Gitlab hero border pattern left svg Gitlab hero border pattern right svg

Design :: Snowplow

Idea/Problem Statement

Snowplow is part of the infrastructure for GitLab.com's telemetry gathering. You can read more about this here.

GitLab.com needs it's own in-house implementation of Snowplow. Our current Snowplow service provider, while functional, does not provide the data security we require for user identifiable data we may collect.

Risks include making sure we can set up a functioning Snowplow implementation before our vendor contract expires. We also need to consider how flexible and scalable our implementation needs to be. This adds another environment that needs time and attention to make sure it is working reliably and performant.

Design

The Snowplow Architecture

The Snowplow pipeline consists (primarily) of the following stages:

  1. A public facing load balancer that listens on port 443 with a valid SSL certificate.
  2. A Snowplow collector application. These nodes receive traffic via the load balancer and log raw (unprocessed) events to the stream service.
  3. A stream service (AWS Kinesis). This consists of several streams to buffer events for collection, enriching and writing to disk.
  4. A Snowplow enricher application to enrich the data. These nodes pick up raw events from the stream service, enrich the events, and put them back into another stream. There are enrichments that are configured to specify what additional data is added to the events.
  5. A data store to house enriched data (AWS S3). AWS Kinesis Firehose is used to transcribe events to an S3 bucket.

Snowplow's own documentation lives in their primary repo.

Notes from discussion and considerations:

Future considerations that may be added later:

  1. A move to Google Cloud Provider to consolidate into a single cloud provider.
  2. Logging is local right now and may be improved.
  3. Better health checks to replace failing nodes quickly.
  4. Better monitoring and alerting.

Assumptions

  1. The Snowplow product primarily supports AWS services and the consumer of the data is already familiar with accessing the data via S3. For these reasons we should build the Snowplow pipeline in AWS. As GCP support grows in the Snowplow product, this should be reconsidered.
  2. We would most likely use Terraform to manage the infrastructure. It could exist as it's own project or environment in order to prevent changes causing problems or interference with gitlab.com production. https://gitlab.com/gitlab-com/gitlab-com-infrastructure

Implementation Considerations

Testing

Since this is a new set of systems, we can test it before we begin to use it. Ideally we could attempt send live events to both the old and new Snowplow collectors and verify we see working collection and enrichment.

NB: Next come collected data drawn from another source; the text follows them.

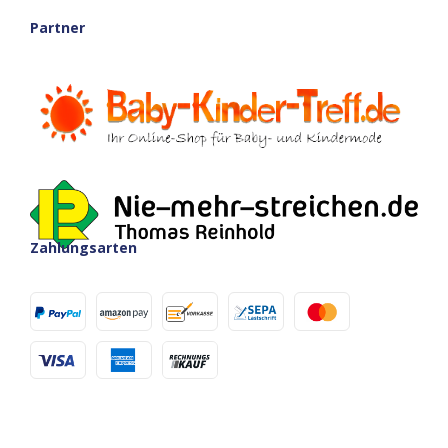
Partner
Zahlungsarten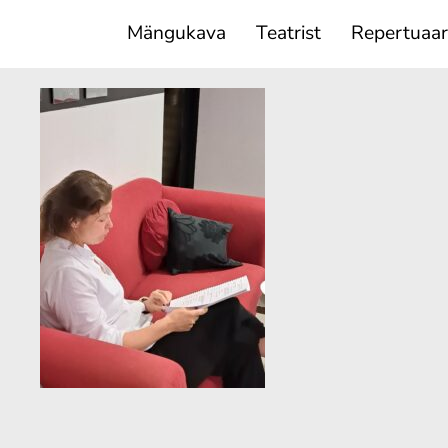
Mängukava
Teatrist
Repertuaar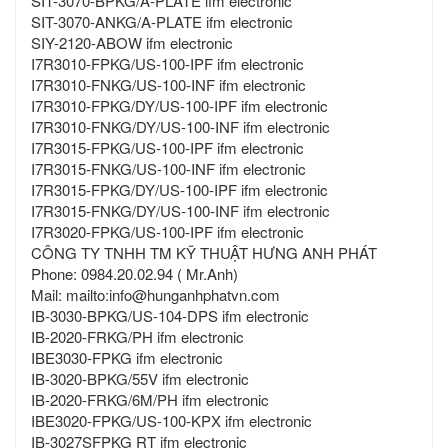
SIT-3070-BPKG/A-PLATE ifm electronic
SIT-3070-ANKG/A-PLATE ifm electronic
SIY-2120-ABOW ifm electronic
I7R3010-FPKG/US-100-IPF ifm electronic
I7R3010-FNKG/US-100-INF ifm electronic
I7R3010-FPKG/DY/US-100-IPF ifm electronic
I7R3010-FNKG/DY/US-100-INF ifm electronic
I7R3015-FPKG/US-100-IPF ifm electronic
I7R3015-FNKG/US-100-INF ifm electronic
I7R3015-FPKG/DY/US-100-IPF ifm electronic
I7R3015-FNKG/DY/US-100-INF ifm electronic
I7R3020-FPKG/US-100-IPF ifm electronic
CÔNG TY TNHH TM KỸ THUẬT HƯNG ANH PHÁT
Phone: 0984.20.02.94 ( Mr.Anh)
Mail: mailto:info@hunganhphatvn.com
IB-3030-BPKG/US-104-DPS ifm electronic
IB-2020-FRKG/PH ifm electronic
IBE3030-FPKG ifm electronic
IB-3020-BPKG/55V ifm electronic
IB-2020-FRKG/6M/PH ifm electronic
IBE3020-FPKG/US-100-KPX ifm electronic
IB-3027SFPKG RT ifm electronic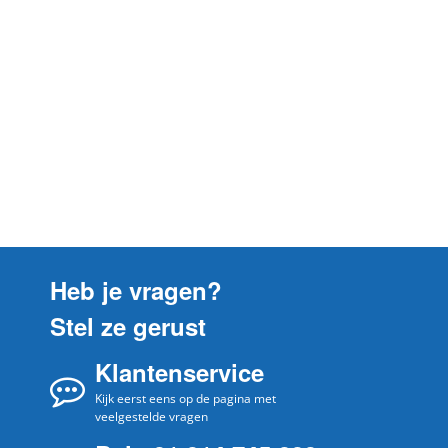
AG 5020
AEG
90315233600
AG 5022
AEG
90315233700
AG 5022
AEG
90315233501
AG 5022
AEG
90315233500
AG 5022
AEG
90315233701
CX 8 2 75 FF
Heb je vragen?
AEG
90027882501
Stel ze gerust
CX 8 2 75 FF
AEG
90027882500
Klantenservice
CX 8 2 75 MG
AEG
Kijk eerst eens op de pagina met
90027881000
veelgestelde vragen
CX 8 2 75 MG
AEG
90027881001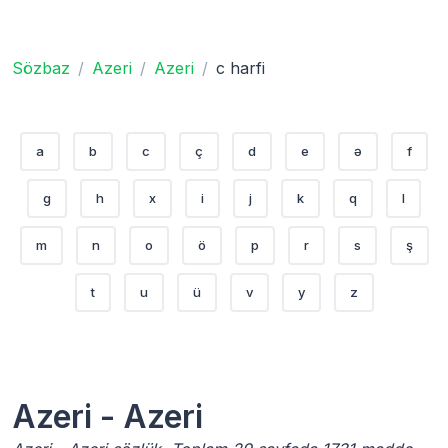
Sözbaz
Azeri
Azeri
c harfi
a
b
c
ç
d
e
ə
f
g
h
x
i
j
k
q
l
m
n
o
ö
p
r
s
ş
t
u
ü
v
y
z
Azeri - Azeri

GitLab.com and Self-managed

Both GitLab.com and self-managed installs could ship events to the collector for Snowplow.

Operational Considerations

Automation

Deploying and managing the infrastructure is automated using Terraform in a new environment in the current terraform repository.

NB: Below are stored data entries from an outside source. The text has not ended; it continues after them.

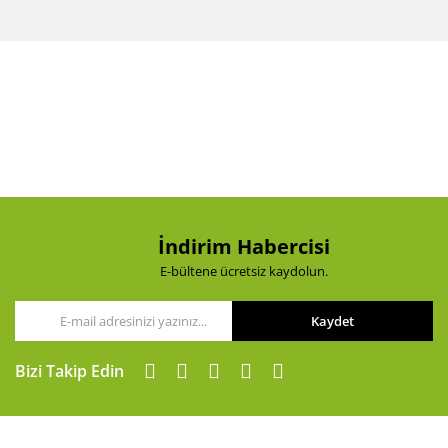
Bu ürünün fiyat bilgisi, resim, ürün açıklamalarında ve
diğer konularda yetersiz gördüğünüz noktaları öneri
Bu ürüne ilk yorumu siz yapın!
formunu kullanarak tarafımıza iletebilirsiniz.
Görüş ve önerileriniz için teşekkür ederiz.
Yorum Yaz
Ürün resmi kalitesiz, bozuk veya görüntülenemiyor.
Ürün açıklamasında eksik bilgiler bulunuyor.
Ürün bilgilerinde hatalar bulunuyor.
Ürün fiyatı diğer sitelerden daha pahalı.
Bu ürüne benzer farklı alternatifler olmalı.
İndirim Habercisi
E-bültene ücretsiz kaydolun.
Kaydet
Gönder
Bizi Takip Edin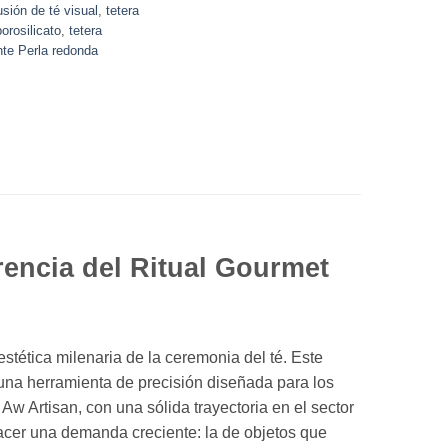
usión de té visual
,
tetera
borosilicato
,
tetera
nte Perla redonda
rencia del Ritual Gourmet
stética milenaria de la ceremonia del té.
Este
una herramienta de precisión diseñada para los
Aw Artisan,
con una sólida trayectoria en el sector
acer una demanda creciente:
la de objetos que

EC2 and Auto-Scaling Groups will allow the scaling of nodes to meet capacity demands.

Monitoring

Metrics for basic operation are required for troubleshooting and alerting. A CloudWatch exporter will provide metrics for the Snowplow infrastructure to be alerted on and graphed. Since this could be leveraged in the future to reference other AWS infrastructure, this should probably reside in GCP and not be an integral part of the Snowplow environment. This exporter should be capable of referencing CloudWatch metrics via the AWS API so it can live in GCP near our prometheus systems.

An external monitor of the collector port would also be a good idea.